4. To create contours on the model, type “CONTOUR” and press Enter. Next select the object to be contoured. In this case it is your 3D Model. Set the “Contour Plane Base Point” somewhere slightly below the 3D model by clicking below the model. Then drag the line to above the model, while holding the SHIFT key to ensure 90° angles.
a. The distance between the contours should be 1 unit. If this is not already the established interval, set this by typing “1” and pressing ENTER. If it is already the interval, press ENTER to make the contours.
5. After creating the contours, click in the “TOP” Window. Next select the underlying wire mesh upon which the contours were laid and delete it. Then select the “FRONT” Window and use the cursor to select the lower portion of the 3D model that is unimportant and unneeded. This unneeded portion will likely be the table that was picked up in the scanning process. You only need the upper portion that has the contours you are interested in.
6. Save the 3D image with contours: File -> Save As -> Use the drop-down menu to save the file as a .DWG file.
Integrate into AutoCAD:
The primary advantage of scanning your physical model and creating contours in Rhino, is that you import these contours directly into AutoCAD. It’s important to note, however, that the contours are only as precise as the clay model itself and the resolution of the 3D scanner. For this reason, you will consider these contours as a GRADING SKETCH to help you visualize how the contours will work across the site and tie into existing contours.
The first step is to insert these contours into your base plan. Follow the procedure below to integrate the two files.
1. Open .dwg file exported from Rhino in AutoCAD. Click “yes” to continue opening the file.
2. Create a NEW LAYER and name that layer “Grading_Sketch”. Select all of the linework in the drawing (Crtl+A) and place it on this new layer. Select all of the linework on that layer again and go to EDIT>COPY in your menubar. If the menubar is not visible, type MENUBAR and hit enter. Then type 1 and hit enter.
3. Open your base plan from part 1 of this assignment. Make sure you are in model space and zoom extents (ZE + enter). Go to EDIT>PASTE AS BLOCK to paste the “Grading Sketch” into the new drawing.

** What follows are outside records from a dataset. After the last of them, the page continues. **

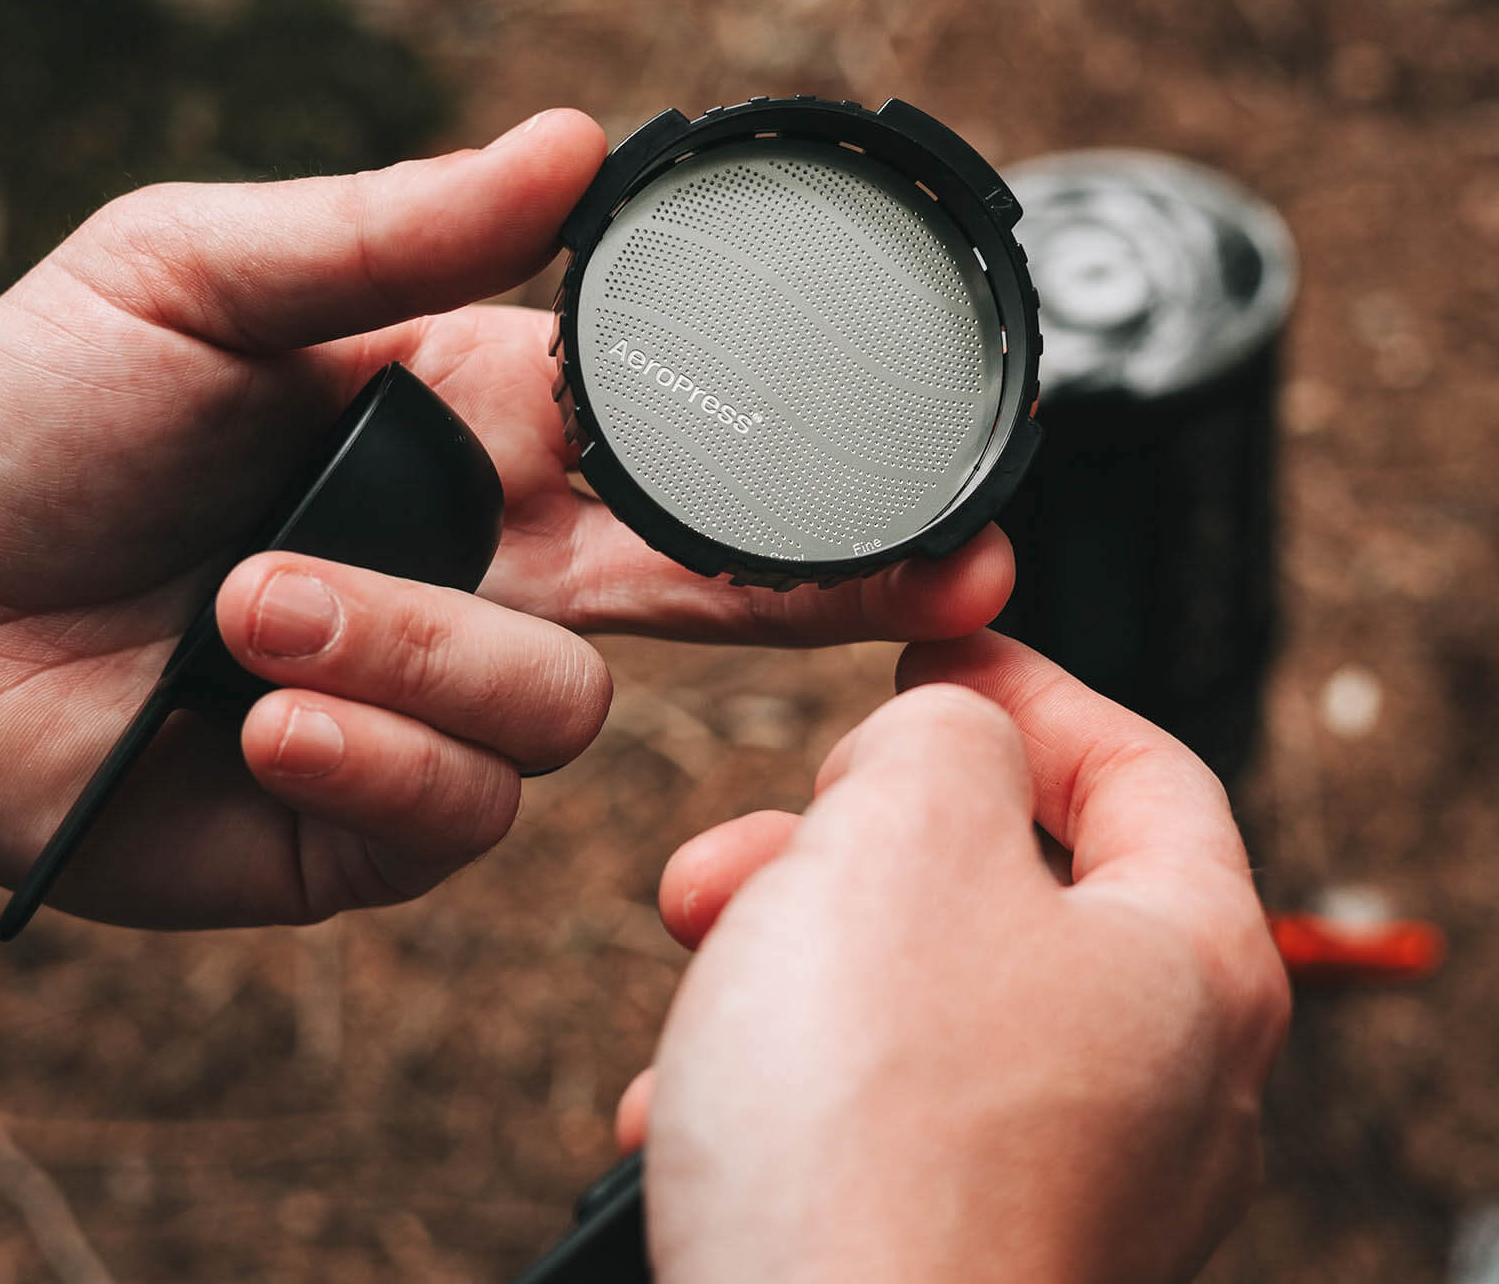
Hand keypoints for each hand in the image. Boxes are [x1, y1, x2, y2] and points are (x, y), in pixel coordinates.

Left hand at [0, 110, 1013, 930]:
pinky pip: (457, 815)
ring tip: (252, 605)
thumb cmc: (31, 420)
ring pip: (560, 713)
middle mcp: (489, 574)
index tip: (921, 462)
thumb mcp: (199, 272)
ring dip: (413, 650)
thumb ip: (396, 226)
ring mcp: (439, 704)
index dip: (806, 463)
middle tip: (960, 584)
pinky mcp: (375, 824)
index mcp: (476, 436)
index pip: (683, 448)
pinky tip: (254, 714)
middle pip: (713, 600)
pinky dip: (363, 756)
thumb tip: (574, 137)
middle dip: (836, 594)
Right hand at [618, 631, 1288, 1282]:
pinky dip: (779, 1069)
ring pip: (916, 992)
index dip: (1030, 689)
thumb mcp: (907, 828)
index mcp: (1188, 966)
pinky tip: (688, 1097)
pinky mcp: (959, 1246)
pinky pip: (870, 1109)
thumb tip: (943, 740)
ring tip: (702, 960)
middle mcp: (1152, 1086)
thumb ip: (945, 731)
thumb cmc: (878, 1142)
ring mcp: (1060, 1181)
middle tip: (764, 831)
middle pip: (1004, 883)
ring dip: (790, 947)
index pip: (1142, 769)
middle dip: (855, 835)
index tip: (937, 652)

At this point, you will need to align your contour “Grading Sketch” with your base plan. The contours may not align exactly but this will give you the bones of your conceptual grading plan. The geometry in the grading sketch will be too coarse for you to actually use in your final grading plan so it will be necessary to redraw your grading plan. Contour lines should be evenly spaced to match slope of the design proposal and spot elevations should be included throughout.